- Rancakalong Location in Java and Indonesia Rancakalong Rancakalong (Indonesia)
- Coordinates: 6°50′00″S 107°50′24″E﻿ / ﻿6.8334°S 107.84°E
- Country: Indonesia
- Province: West Java
- Regency: Sumedang Regency

Area
- • Total: 55.06 km^{2} (21.26 sq mi)
- Elevation: 468 m (1,535 ft)

Population (mid 2024 estimate)
- • Total: 44,535
- • Density: 808.8/km^{2} (2,095/sq mi)
- Time zone: UTC+7 (IWT)
- Postal code: 45361
- Area code: (+62) 261
- Villages: 10
- Website: Official website

= Rancakalong =

Rancakalong is an administrative district (kecamatan) in Sumedang Regency, part of the province of West Java in Indonesia. It is located north of the provincial route connecting Bandung and Cirebon, with Bandung Metropolitan Area to the southwest, and the town of Sumedang to the east. The district covers a land area of 55.06 km^{2}, and had a population of 44,535 as at mid 2024. The administrative centre is at Nagarawangi.
==Administrative divisions==
Rancakalong District (Kecamatan Rancakalong) is composed of ten rural villages (desa), listed below with their areas and their populations as at the mid 2024 official estimates.
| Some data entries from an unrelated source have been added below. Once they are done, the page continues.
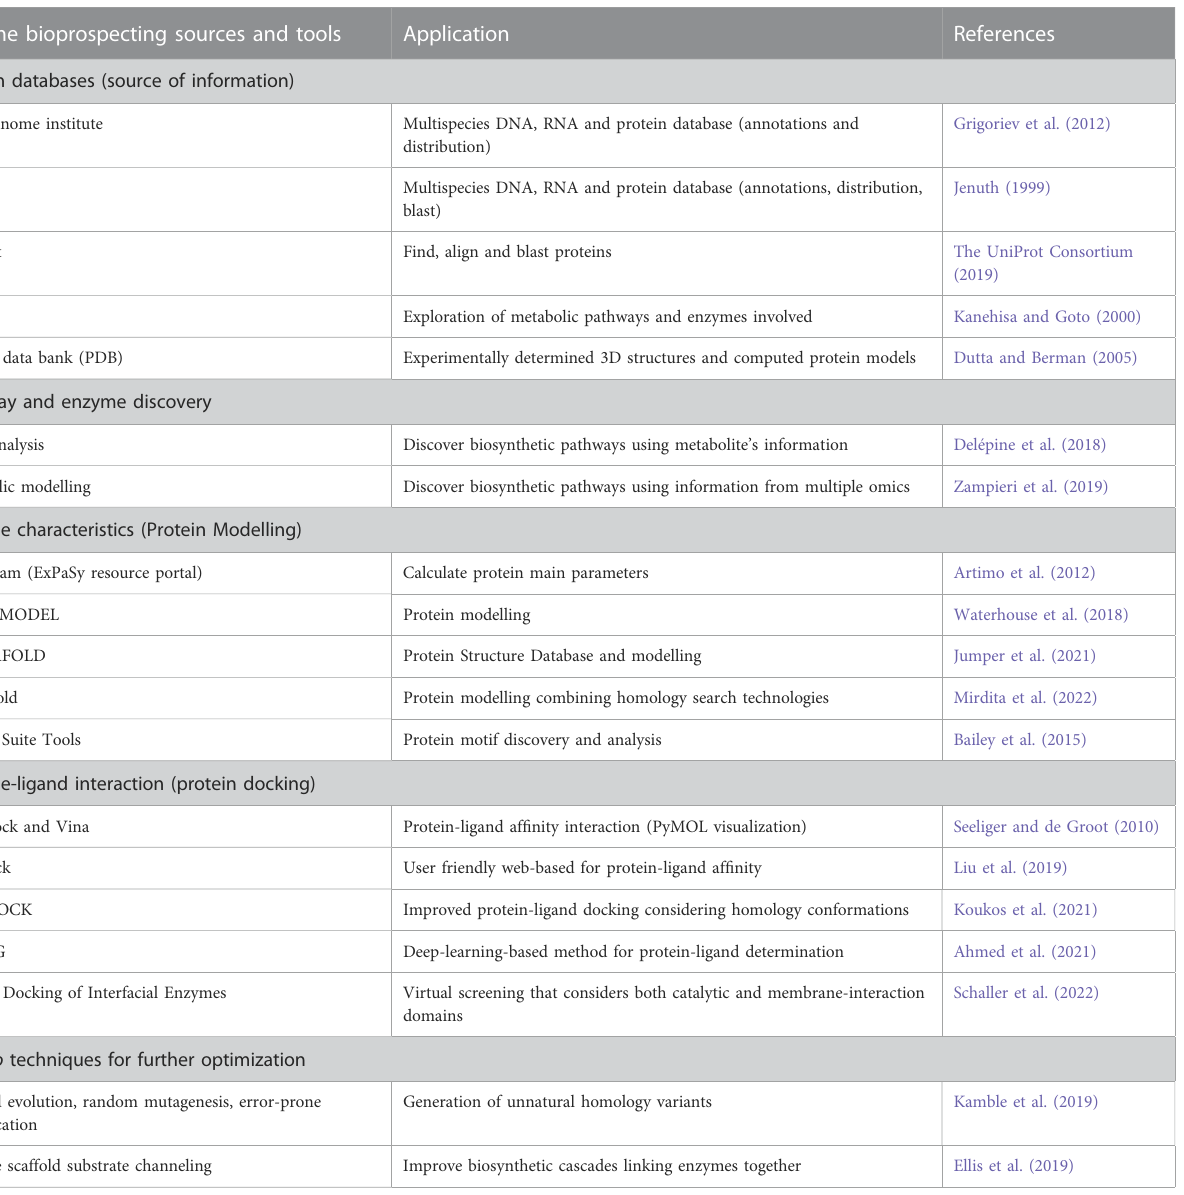
TABLE 2 Online sources and tools for enzyme bioprospecting. Enzyme bioprospecting sources and tools Application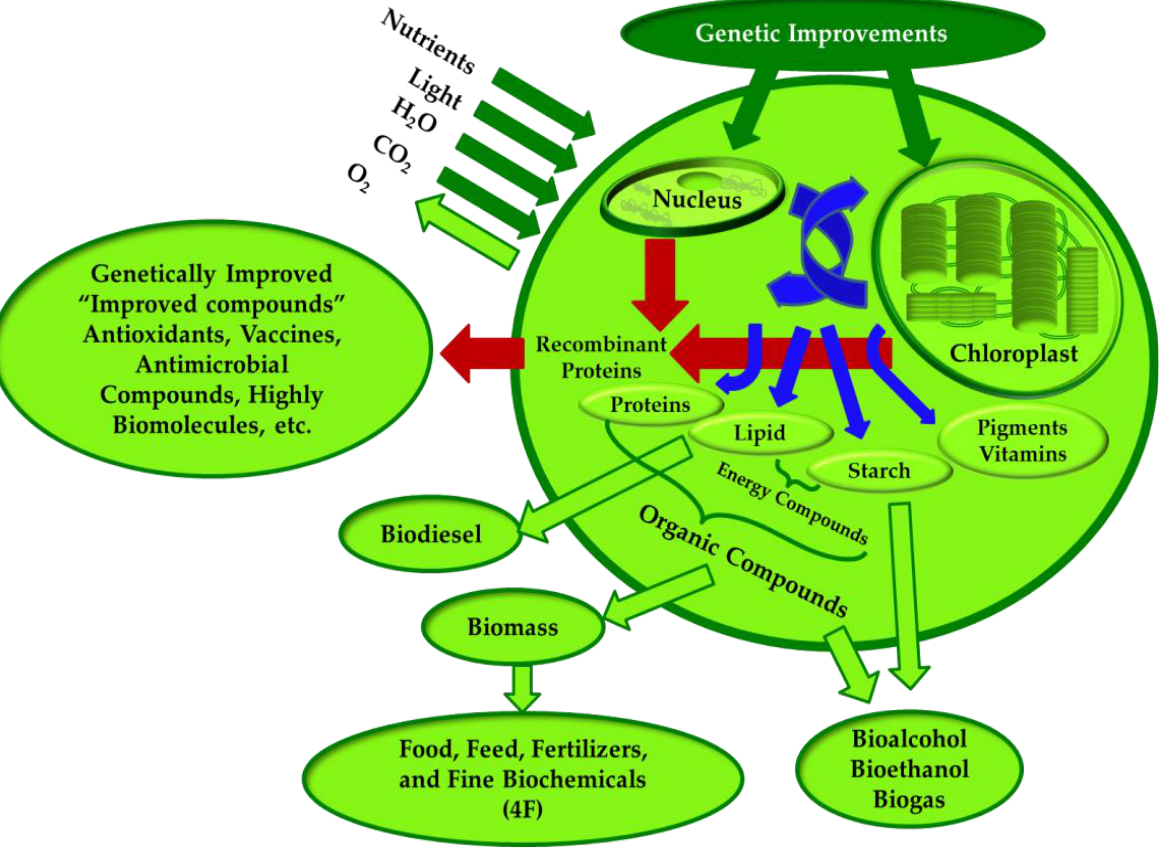
Figure 2. Scheme of the natural processes in microalgae genetic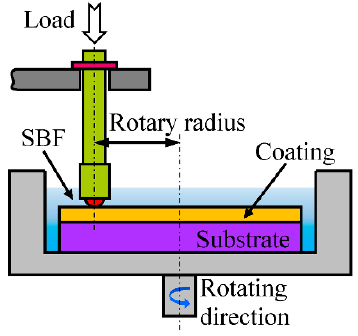
Figure 2. Schematic diagram of friction and wear test. Table 2. Experimental parameters of wear test.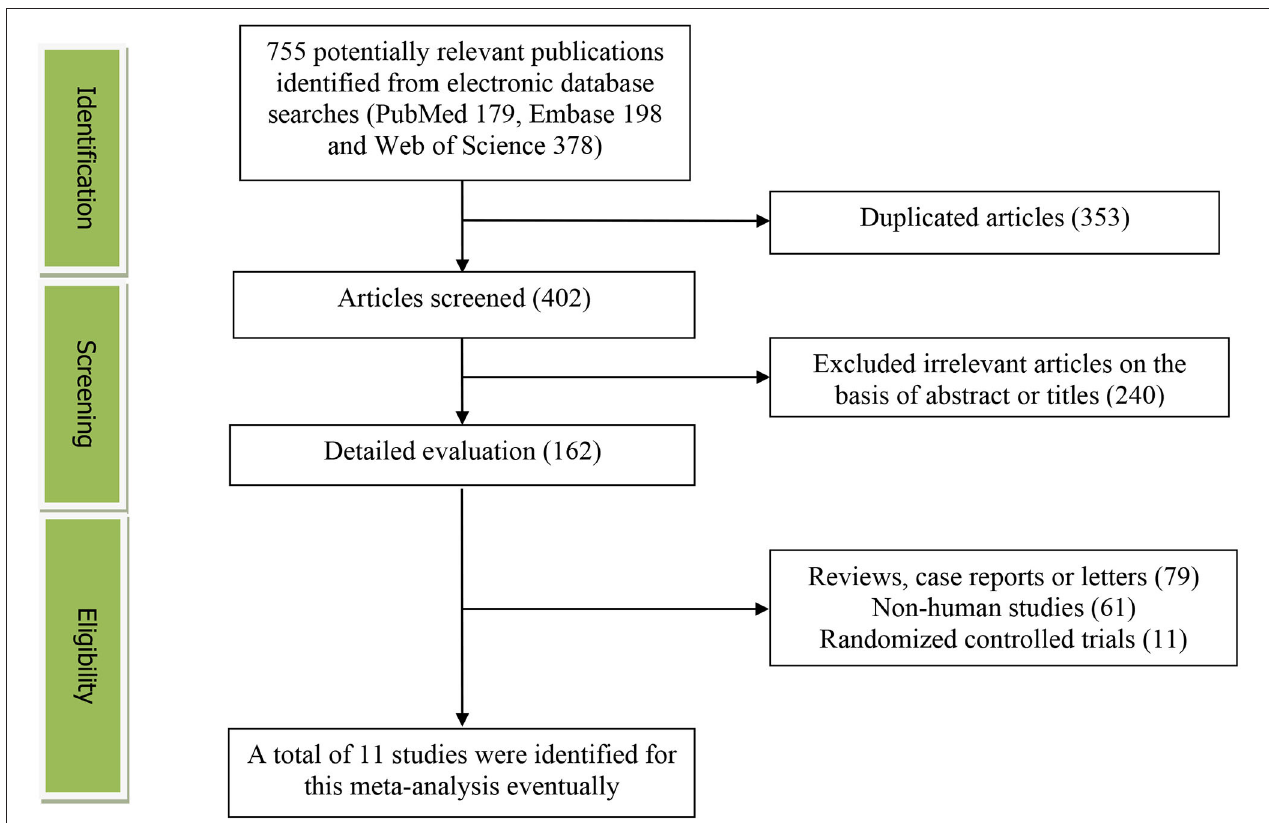
FIGURE 1 | The detailed flow diagram of the study identification and selection in this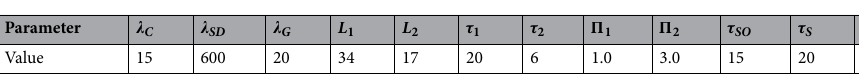
Table 2. The specific parameter values of the experiment.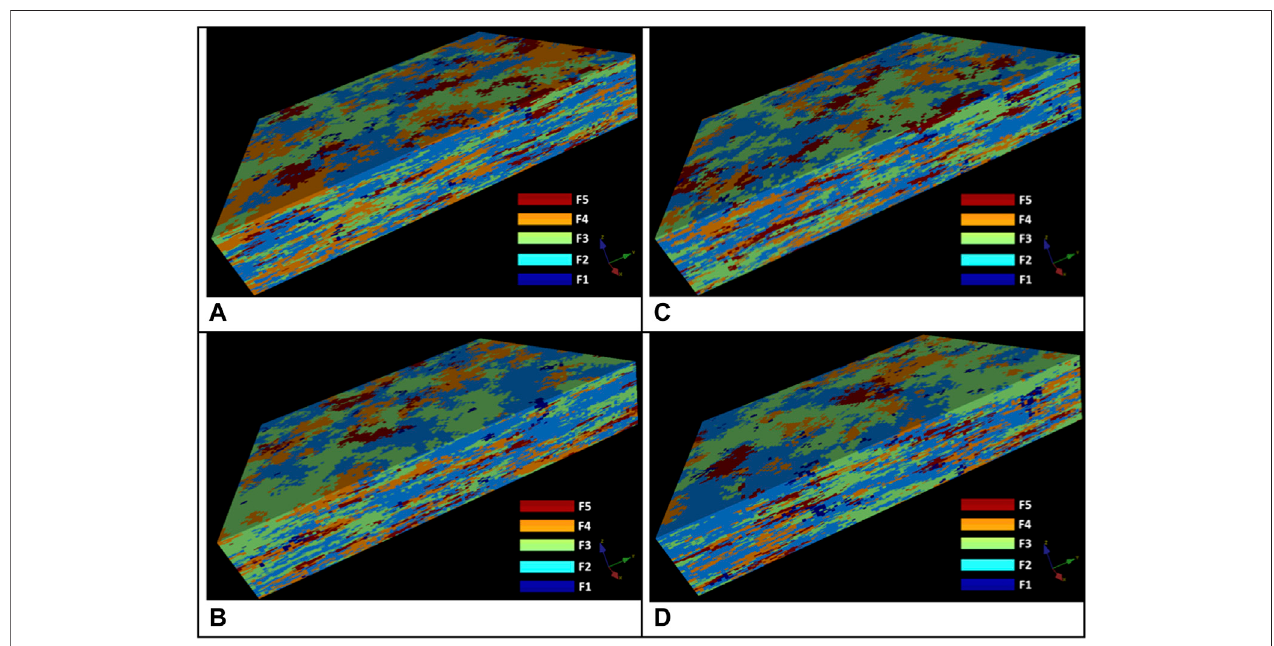
FIGURE 10 | 3D views of four simulations using the experimental proportions (A) simulation 1; (B) simulation 2; (C) simulation 3; (D) simulation 4.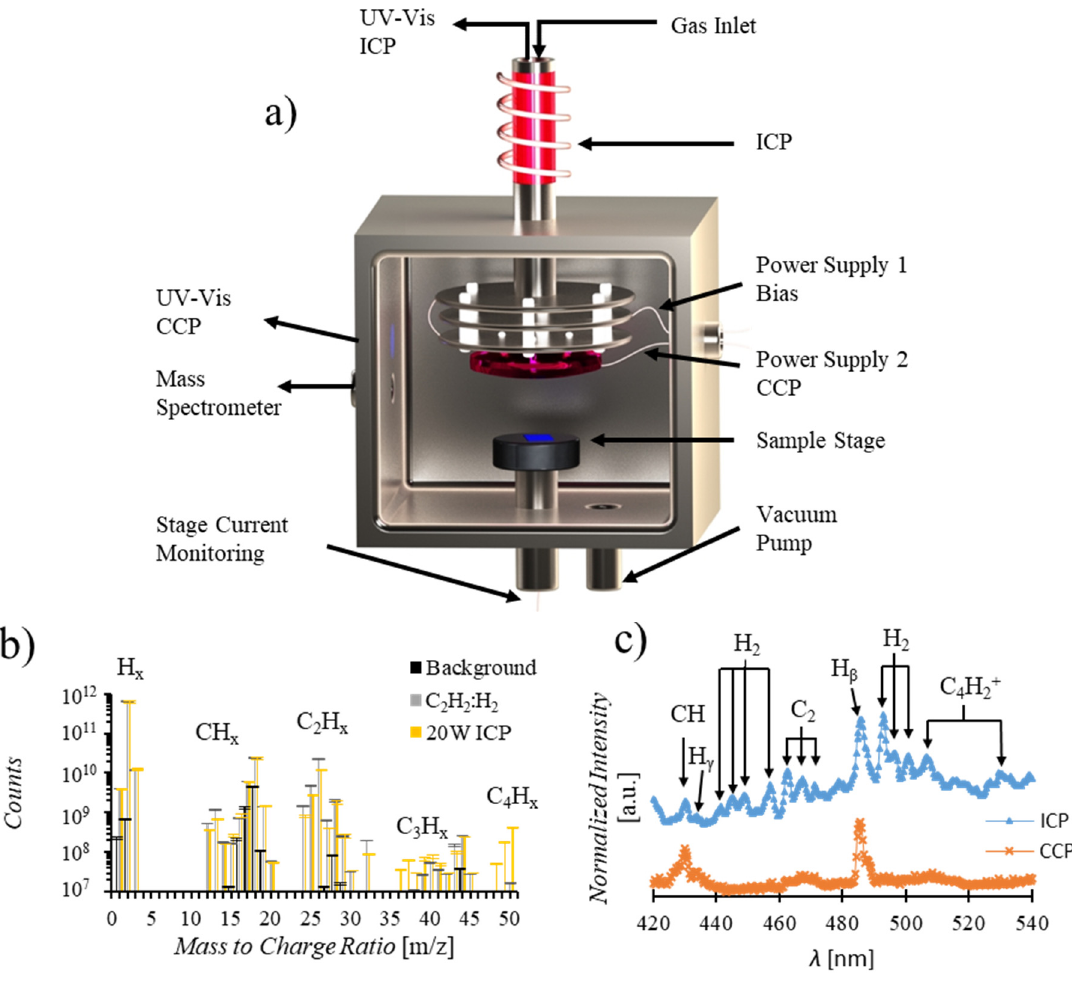
Figure 1. ( a ) Schematic of custom plasma enhanced CVD (PECVD) system with configurable inlet enabling ion screening and secondary plasma generation as well as stage current monitoring, mass spectrometry, and UV-Vis spectroscopy. ( b ) Mass spectrum indicating chamber background (in black) composition is primarily H 2 O and CO 2 ( m / z 18, 28, 44). Gas introduction, C 2 H 2 :H 2 in a 0.1:15 ratio (displayed in grey), results in increased detection of 1 and 2 carbon containing species ( m / z 13–16, 24–26) while 20W inductively coupled plasma (ICP) ignition (displayed in yellow) results in the detection of 3 and 4 carbon species ( m / z 36–39, 47–50). ( c ) UV-Vis spectrum collected for a 20W ICP (shown in blue) and a 2.5W capacitively coupled plasma (CCP) (shown in orange) indicate the increased diversity of both hydrogen and carbon signals present at the higher powered ICP while primarily H β and CH ionization events occur in the low power CCP.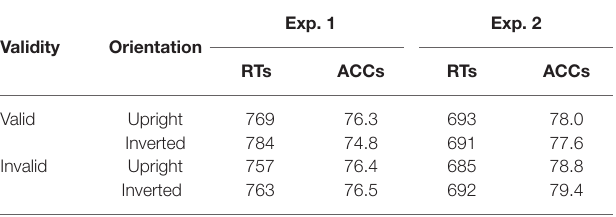
TABLE 3 | Mean reaction times (RTs) in ms and accuracies (ACCs) in % of Experiments 1 and 2 depending on validity and cue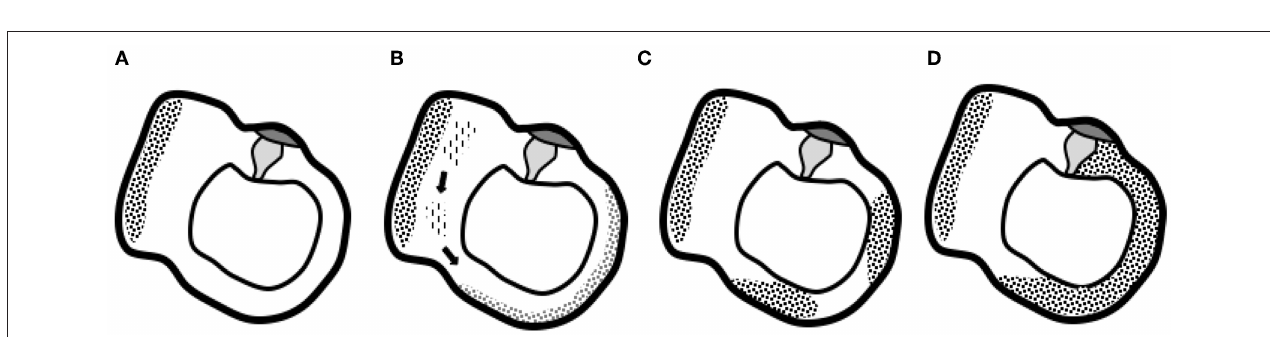
FIGURE 3 | A bar plot illustrating the percentages of the affected semicircular canals on CT and MRI.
All share the post code of 45361.

| Kode Wilayah | Name | Area in km^{2} | Pop'n Estimate mid 2024 |
|---|---|---|---|
| 32.11.16.2008 | Sukasirnarasa | 4.74 | 4,455 |
| 32.11.16.2010 | Pasirbaru | 4.01 | 5,579 |
| 32.11.16.2007 | Rancakalong (village) | 4.89 | 4,796 |
| 32.11.16.2006 | Pamekaran | 4.10 | 3,502 |
| 32.11.16.2005 | Sukamaju | 4.46 | 4,764 |
| 32.11.16.2004 | Sukahayu | 4.01 | 4,306 |
| 32.11.16.2001 | Nagarawangi | 4.63 | 5,124 |
| 32.11.16.2002 | Cibunar | 4.10 | 3,034 |
| 32.11.16.2003 | Pangadegan | 14.87 | 5,478 |
| 32.11.16.2009 | Cibungur | 5.25 | 3,497 |
| Totals | Rancakalong | 55.06 | 44,535 |

The district is a highland area intermediate between Sumedang town (the regency capital) and the districts which form the northeastern part of Bandung Metropolitan Area. Sukamaju, Sukahayu and Cibungur desa in the east are suburban to Sumedang town, while the other seven desa to the west look towards the Bandung region (although Pangadegan desa in the north is more clearly rural).